[Stated problem]
In the text on UAV-based crop segmentation, translate this sentence into Spanish: "The branches of fig plants grow around and along the stem and their leaves are divided into 7 lobes."

[Given text]
On the other hand, Unmanned Aerial Vehicles (UAVs) have many characteristics that make them attractive elements for precision agriculture [8]. UAVs can continuously travel large tracts of cultivated land in a short time and they have the capacity to carry light-weight compact sensors to capture information at low altitude. The RGB (Red-Green-Blue) cameras are one of the most used sensors in UAVs since they are relatively cheap, have low energy consumption and are light. It is true that multispectral or thermal cameras have been extensively used to vegetation monitoring [9,10], however these cameras are more expensive compared to RGB cameras.
In this paper, we address the problem of crop segmentation at pixel level. Our approach exploits relevant information from high resolution RGB images captured by an UAV in a difficult open field environment. Indeed, we are considering realistic environmental conditions where there are illumination variations and different types of soil and weed, most treetops are overlapping, the inter-row space of field crop is not constant and there may be various elements that are not of interest, for example, stones or objects used by farmers. Furthermore, we deal with the specific case of a crop of woody and tall fig plants, which leads to additional problems in top-view images. The branches of fig plants grow around and along the stem and their leaves are divided into 7 lobes. Figure 1 shows examples of ground and aerial views of fig shrubs in which the plant morphology and the cultivation conditions are appreciated. Factors like camera position, solar illumination and plant morphology originate a visual appearance of the leaves that is drastically variable due to the formation of specularities, shadows, occlusions and different shapes, even though they have been captured at the same time in the morning.

[Record set]
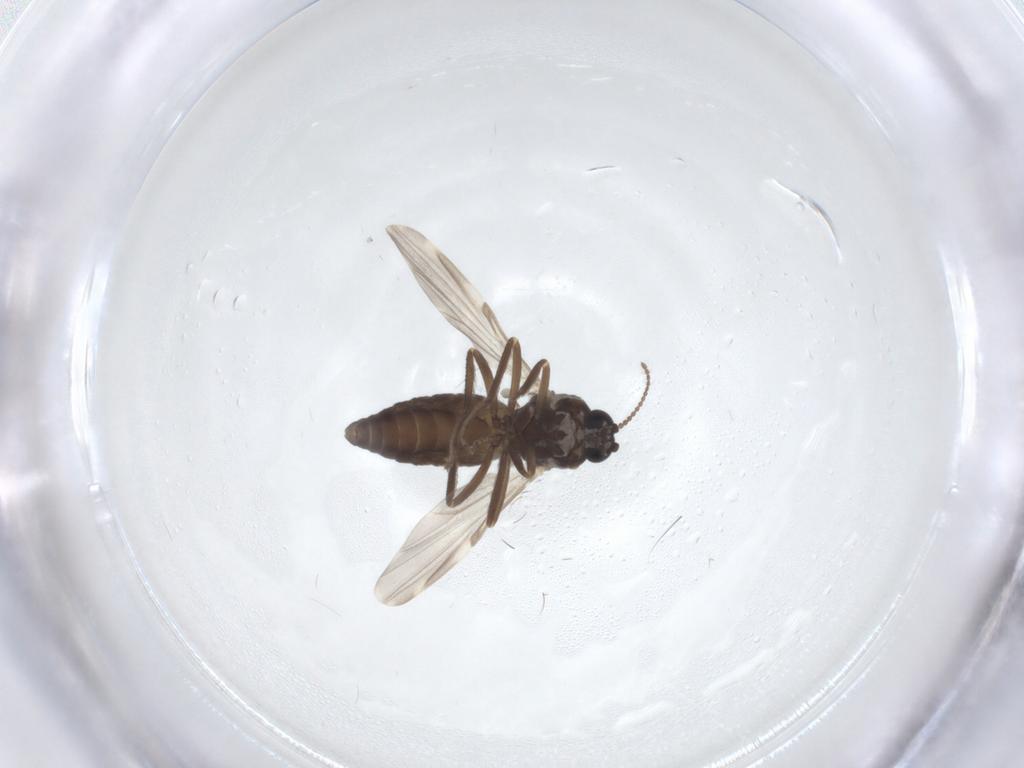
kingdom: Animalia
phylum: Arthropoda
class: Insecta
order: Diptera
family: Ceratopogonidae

--

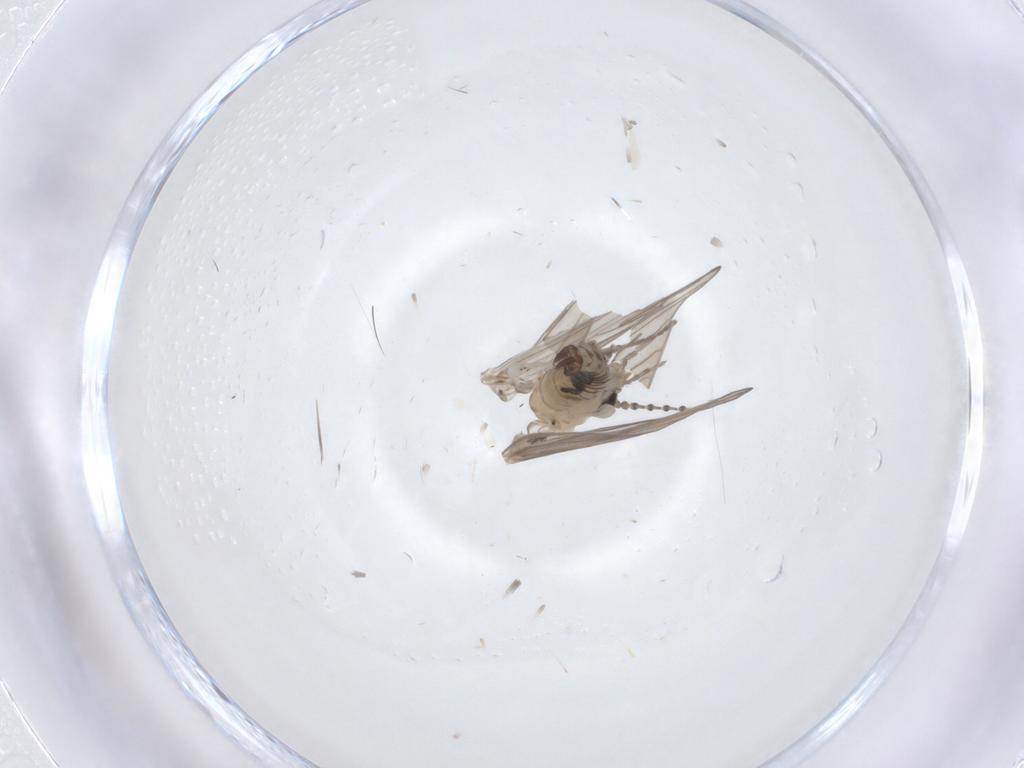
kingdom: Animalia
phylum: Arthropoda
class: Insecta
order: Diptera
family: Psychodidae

[Worked answer]
Las ramas de las plantas de higuera crecen alrededor y a lo largo del tallo, y sus hojas están divididas en 7 lóbulos.